Ob das eine gelungene Anspielung auf Maurizio Cattelans Kunst- oder Donald Trumps Gebrauchswerk ist, sei dahingestellt. Anderes in Effi Méndez‘ Regie verleitet mehr zum Schmunzeln. Dazu gehören die Schimpfwortergüsse in der Streitszene Corillas mit Mamma Agata oder deren Duett mit dem Impresario. Voll kalter Ironie auch die anderen Auftritte der anderen Sänger. Herrlich eitel und überzeichnet stellt Yoonki Baek die Kehlenkunst des Tenors heraus, der natürlich Guglielmo heißen muss, italienisch für Wilhelm, ein Eroberer der Herzen. Sehens- wie hörenswert ist auch Erwin Belakowitsch, der als Stefano seiner Bühnenfrau Corilla für alles den roten Teppich ausrollt, während Johan H. Choi als stimmgewaltiger Regisseur und Komponist Vincenzo Biscroma zu retten sucht, was nur irgendwie zu retten ist. Darum bemüht sich auch sein Kollege, der Librettist Orazio Prospero (quirlig Beomseok Choi). Beide sind sehr begehrte Männer, weil sie ständig Änderungswünsche der Diven erfüllen müssen. Über allem sollt der Impresario schweben, der aber selbst zu erdenschwer ist. Gerard Quinn rettet ihm Würde und Autorität.
Von der Regie unter Wert verkauft werden Evmorfia Metaxaki und Wioletta Hebrowska, die eine als Luigia Boschi, Tochter der alles beherrschenden Agata, die andere als Dorotea Caccini, die der Tradition folgend den Helden spielen muss. Kastraten gab es nicht mehr. Um den hellen Stimmklang zu retten, steckte man eine Altistin in eine Hose. Beider Rollen wurde viel im Hintergrund gehalten. Schade um ihre schönen Stimmen.

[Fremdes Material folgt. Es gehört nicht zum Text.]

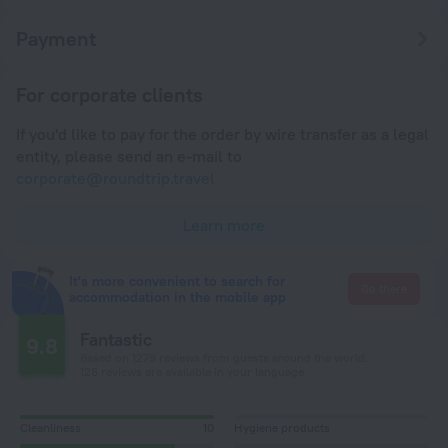
Payment
For corporate clients
If you'd like to pay for the order by wire transfer as a legal
entity, please send an e-mail to
corporate@roundtrip.travel
Learn more
It's more convenient to search for
Go there
accommodation in the mobile app
Fantastic
9.8
Based on 1279 reviews from guests around the world.
128 reviews are available in your language
Cleanliness
10
Hygiene products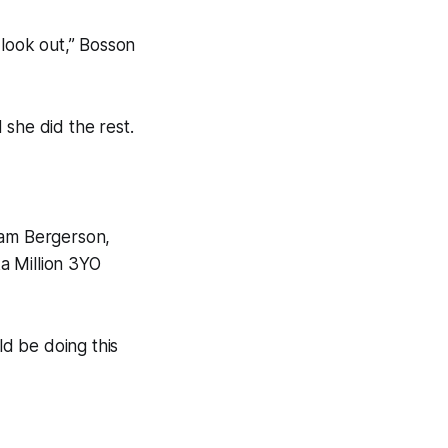
e look out,” Bosson
 she did the rest.
Sam Bergerson,
ka Million 3YO
ld be doing this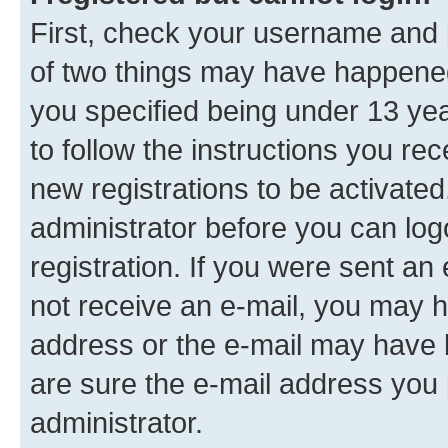
First, check your username and p
of two things may have happene
you specified being under 13 year
to follow the instructions you re
new registrations to be activated
administrator before you can log
registration. If you were sent an e
not receive an e-mail, you may h
address or the e-mail may have b
are sure the e-mail address you p
administrator.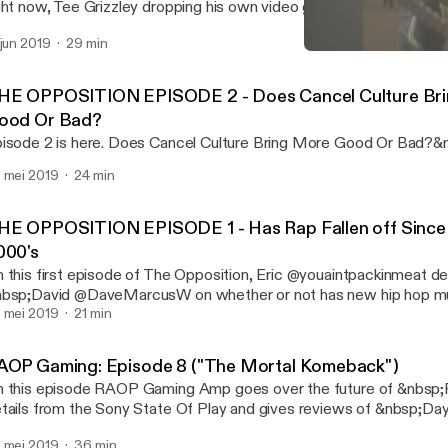
ght now, Tee Grizzley dropping his own video game &nbsp;and give
deo games of this decade. RNC RADIO: https://soundcloud.com/rn
 jun 2019
29 min
bscribe to the YouTube: www.youtube.com/randomactsofpodcas
RAOP Gaming: Episode 8 
de Playlist: www.youtube.com/playlist?list=PLQ…gl0iqstNPF2
RAOP At Night
HE OPPOSITION EPISODE 2 - Does Cancel Culture Br
ood Or Bad?
isode 2 is here. Does Cancel Culture Bring More Good Or Bad?&
 mei 2019
24 min
HE OPPOSITION EPISODE 1 - Has Rap Fallen off Since 
000's
 this first episode of The Opposition, Eric @youaintpackinmeat d
bsp;David @DaveMarcusW on whether or not has new hip hop mus
bsp;compared to the 90s hip hop music. &nbsp;
 mei 2019
21 min
AOP Gaming: Episode 8 ("The Mortal Komeback")
 this episode RAOP Gaming Amp goes over the future of &nbs
tails from the Sony State Of Play and gives reviews of &nbsp;D
rtal Kombat 11. Tune in: For future video episodes of RAOP Gami
 mei 2019
36 min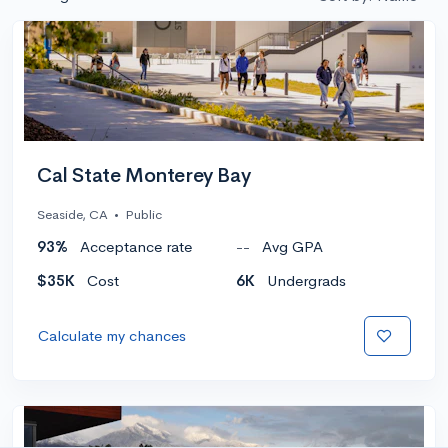
Cal State Monterey Bay
Seaside, CA
•
Public
93%
Acceptance rate
--
Avg GPA
$35K
Cost
6K
Undergrads
Calculate my chances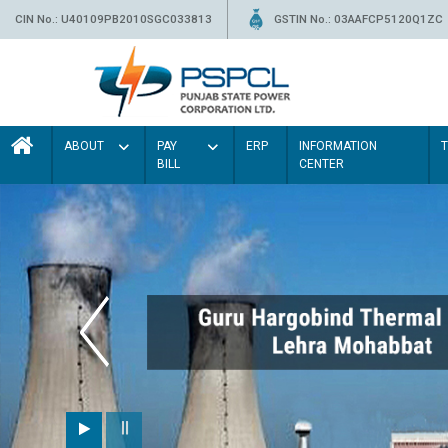
CIN No.: U40109PB2010SGC033813
GSTIN No.: 03AAFCP5120Q1ZC
ABOUT
PAY
ERP
INFORMATION
BILL
CENTER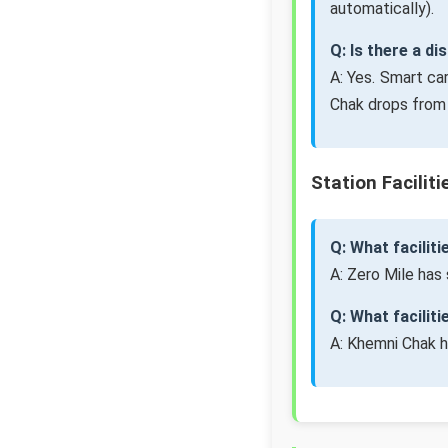
automatically).
Q: Is there a d
A: Yes. Smart ca
Chak drops from 
Station Faciliti
Q: What faciliti
A: Zero Mile has 
Q: What facilit
A: Khemni Chak h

Donizettis Belcanto-Oper ist in vielem zeitbedingt. Ihre Musik ist zeitlos zu genießen, vor allem, wenn sich wie hier Sänger und Orchester sensibel verbinden. Takahiro Nagasaki führt geschickt dahin, wird sogar verbal und optisch in die Szene eingebunden. Im Libretto sind allerdings manche von Donizettis feinsinnigen Anspielungen nicht zu verstehen. Wer kennt noch unter Sängern bekannte Namen wie Boschi oder Caccini oder musikalische Begriffe wie Biscroma. Dafür hat die Regie andere Zusammenhänge gefunden, die aktualisieren. So tauchen frühere oder der jetzige GMD auf, auch mit Spitznamen. Ein großer Spaß ist, wenn plötzlich ein alter Nonsens-Schlager eingebaut ist. „Mein Gorilla hat 'ne Villa im Zoo“ sang einst Hans Albers. Jetzt spielte das Affentier, nur am Initial verändert, auf Corilla an, die Diva.
Fazit
Man spürt der Inszenierung an, dass sie vor allem ein heutiges Publikum erreichen will. Das ist gut so, weil sie nach kulturellen Entbehrungen wieder befreiend genießen und lachen lässt.